INSTRUCTION
Go over the data and copy out each line with "port" in it.

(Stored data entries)

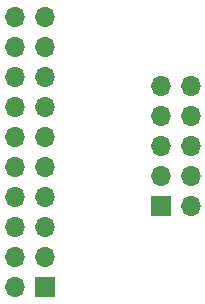
<source format=gbr>
%TF.GenerationSoftware,KiCad,Pcbnew,(5.1.9)-1*%
%TF.CreationDate,2021-11-16T01:46:06-03:00*%
%TF.ProjectId,20-10-adapter,32302d31-302d-4616-9461-707465722e6b,rev?*%
%TF.SameCoordinates,Original*%
%TF.FileFunction,Soldermask,Top*%
%TF.FilePolarity,Negative*%
%FSLAX46Y46*%
G04 Gerber Fmt 4.6, Leading zero omitted, Abs format (unit mm)*
G04 Created by KiCad (PCBNEW (5.1.9)-1) date 2021-11-16 01:46:06*
%MOMM*%
%LPD*%
G01*
G04 APERTURE LIST*
%ADD10R,1.700000X1.700000*%
%ADD11O,1.700000X1.700000*%
G04 APERTURE END LIST*
D10*
%TO.C,J2*%
X126000000Y-79000000D03*
D11*
X123460000Y-79000000D03*
X126000000Y-76460000D03*
X123460000Y-76460000D03*
X126000000Y-73920000D03*
X123460000Y-73920000D03*
X126000000Y-71380000D03*
X123460000Y-71380000D03*
X126000000Y-68840000D03*
X123460000Y-68840000D03*
X126000000Y-66300000D03*
X123460000Y-66300000D03*
X126000000Y-63760000D03*
X123460000Y-63760000D03*
X126000000Y-61220000D03*
X123460000Y-61220000D03*
X126000000Y-58680000D03*
X123460000Y-58680000D03*
X126000000Y-56140000D03*
X123460000Y-56140000D03*
%TD*%
D10*
%TO.C,J1*%
X135800000Y-72200000D03*
D11*
X138340000Y-72200000D03*
X135800000Y-69660000D03*
X138340000Y-69660000D03*
X135800000Y-67120000D03*
X138340000Y-67120000D03*
X135800000Y-64580000D03*
X138340000Y-64580000D03*
X135800000Y-62040000D03*
X138340000Y-62040000D03*
%TD*%
M02*

</source>
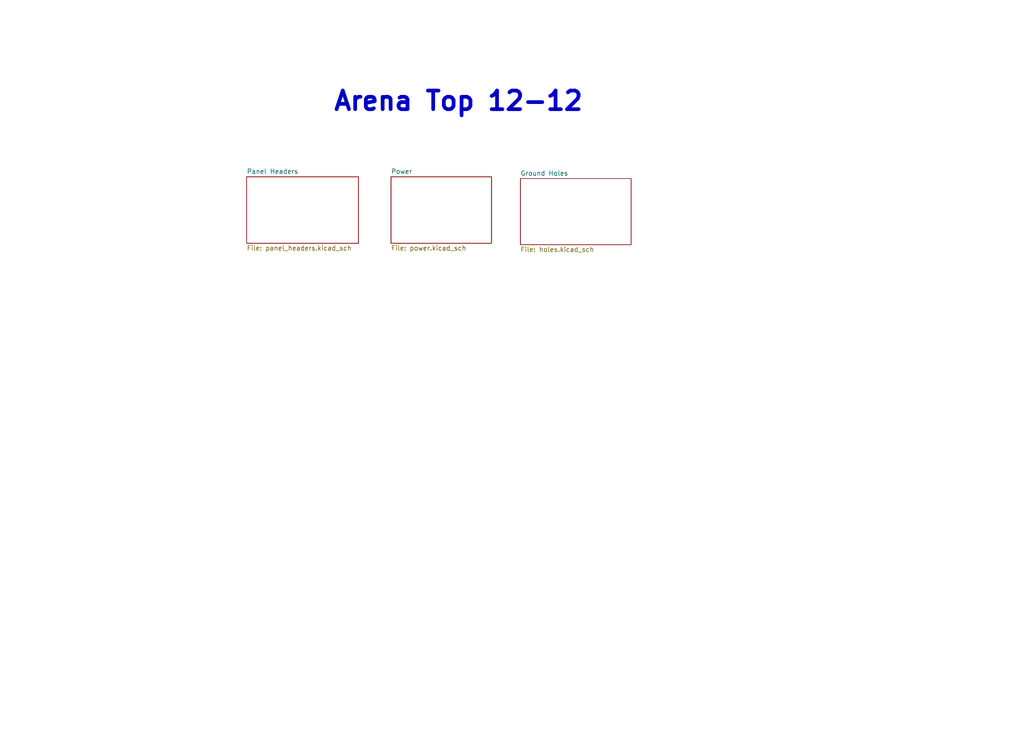
<source format=kicad_sch>
(kicad_sch
	(version 20250114)
	(generator "eeschema")
	(generator_version "9.0")
	(uuid "a2511654-3a17-43f1-8b9e-c45e375533dc")
	(paper "User" 279.4 203.2)
	(title_block
		(title "Arena 12-12 top :: Modular LED Display")
		(date "2025-07-25")
		(rev "v11.4.3")
		(company "IORodeo for Reiserlab @ Janelia")
	)
	(lib_symbols)
	(text "Arena Top 12-12"
		(exclude_from_sim no)
		(at 90.678 30.734 0)
		(effects
			(font
				(size 5.08 5.08)
				(thickness 1.016)
				(bold yes)
			)
			(justify left bottom)
		)
		(uuid "5a21ad0e-00ff-4028-aa06-98e7a7edcffd")
	)
	(sheet
		(at 106.68 48.26)
		(size 27.432 18.161)
		(exclude_from_sim no)
		(in_bom yes)
		(on_board yes)
		(dnp no)
		(fields_autoplaced yes)
		(stroke
			(width 0.1524)
			(type solid)
		)
		(fill
			(color 0 0 0 0.0000)
		)
		(uuid "17861c68-32c3-4000-8a50-4f303c28fa47")
		(property "Sheetname" "Power"
			(at 106.68 47.5484 0)
			(effects
				(font
					(size 1.27 1.27)
				)
				(justify left bottom)
			)
		)
		(property "Sheetfile" "power.kicad_sch"
			(at 106.68 67.0056 0)
			(effects
				(font
					(size 1.27 1.27)
				)
				(justify left top)
			)
		)
		(instances
			(project "arena_12-12_v11_top"
				(path "/a2511654-3a17-43f1-8b9e-c45e375533dc"
					(page "3")
				)
			)
		)
	)
	(sheet
		(at 141.986 48.768)
		(size 30.226 18.034)
		(exclude_from_sim no)
		(in_bom yes)
		(on_board yes)
		(dnp no)
		(fields_autoplaced yes)
		(stroke
			(width 0.1524)
			(type solid)
		)
		(fill
			(color 0 0 0 0.0000)
		)
		(uuid "24a22302-295f-4a79-8162-dc1243f756aa")
		(property "Sheetname" "Ground Holes"
			(at 141.986 48.0564 0)
			(effects
				(font
					(size 1.27 1.27)
				)
				(justify left bottom)
			)
		)
		(property "Sheetfile" "holes.kicad_sch"
			(at 141.986 67.3866 0)
			(effects
				(font
					(size 1.27 1.27)
				)
				(justify left top)
			)
		)
		(instances
			(project "arena_12-12_v11_top"
				(path "/a2511654-3a17-43f1-8b9e-c45e375533dc"
					(page "4")
				)
			)
		)
	)
	(sheet
		(at 67.31 48.26)
		(size 30.48 18.161)
		(exclude_from_sim no)
		(in_bom yes)
		(on_board yes)
		(dnp no)
		(fields_autoplaced yes)
		(stroke
			(width 0.1524)
			(type solid)
		)
		(fill
			(color 0 0 0 0.0000)
		)
		(uuid "ad9c294f-d898-4a63-8d96-c5c7fb69f139")
		(property "Sheetname" "Panel Headers"
			(at 67.31 47.5484 0)
			(effects
				(font
					(size 1.27 1.27)
				)
				(justify left bottom)
			)
		)
		(property "Sheetfile" "panel_headers.kicad_sch"
			(at 67.31 67.0056 0)
			(effects
				(font
					(size 1.27 1.27)
				)
				(justify left top)
			)
		)
		(instances
			(project "arena_12-12_v11_top"
				(path "/a2511654-3a17-43f1-8b9e-c45e375533dc"
					(page "2")
				)
			)
		)
	)
	(sheet_instances
		(path "/"
			(page "1")
		)
	)
	(embedded_fonts no)
)

</source>
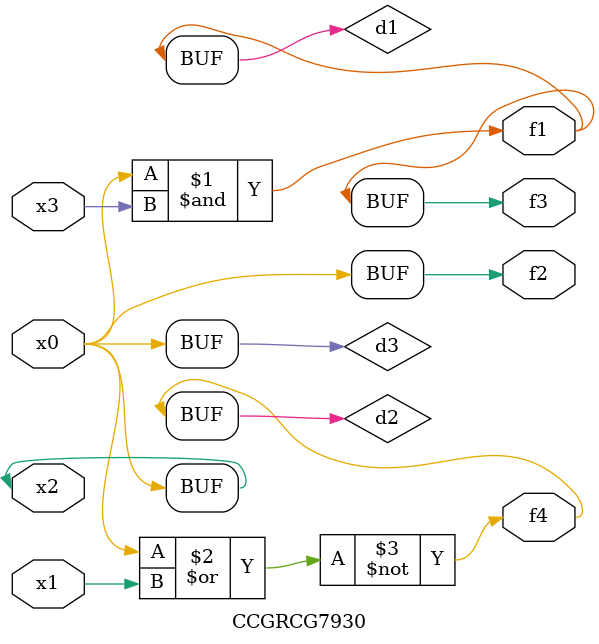
<source format=v>
module CCGRCG7930(
	input x0, x1, x2, x3,
	output f1, f2, f3, f4
);

	wire d1, d2, d3;

	and (d1, x2, x3);
	nor (d2, x0, x1);
	buf (d3, x0, x2);
	assign f1 = d1;
	assign f2 = d3;
	assign f3 = d1;
	assign f4 = d2;
endmodule

</source>
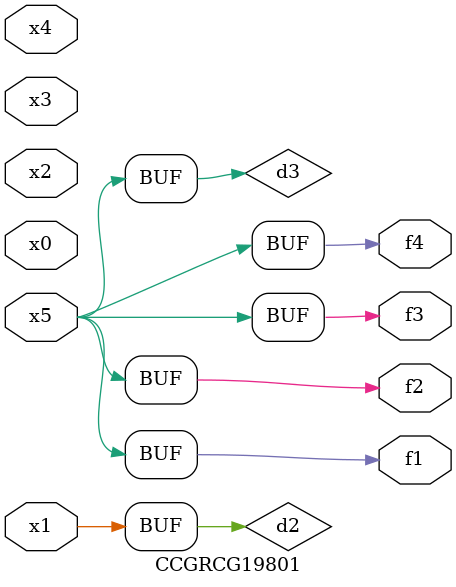
<source format=v>
module CCGRCG19801(
	input x0, x1, x2, x3, x4, x5,
	output f1, f2, f3, f4
);

	wire d1, d2, d3;

	not (d1, x5);
	or (d2, x1);
	xnor (d3, d1);
	assign f1 = d3;
	assign f2 = d3;
	assign f3 = d3;
	assign f4 = d3;
endmodule

</source>
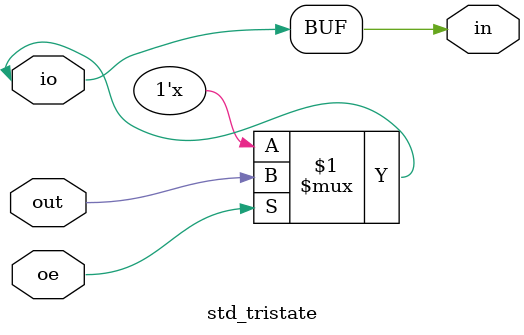
<source format=sv>

module std_tristate #(parameter N = 1) // width of port
(
	inout  [N-1:0]  io,   // bidirectional port
	input  [N-1:0]  oe,   // output enable (1 = output, 0 = input)
	output [N-1:0]  in,   // port as input
	input  [N-1:0]  out   // port as output
);

assign in[N-1:0] = io[N-1:0];

genvar i;
generate
	for (i = 0; i < N; i = i + 1) begin : gen_oh_tristate
		assign io[i] = oe[i] ? out[i] : 1'bZ;
	end
endgenerate

endmodule // std_tristate

</source>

WRITTEN ANSWER
module std_tristate #(parameter N = 1) // width of port
	inout  [N-1:0]  io,   // bidirectional port
	output [N-1:0]  in,   // port as input
	input  [N-1:0]  out   // port as output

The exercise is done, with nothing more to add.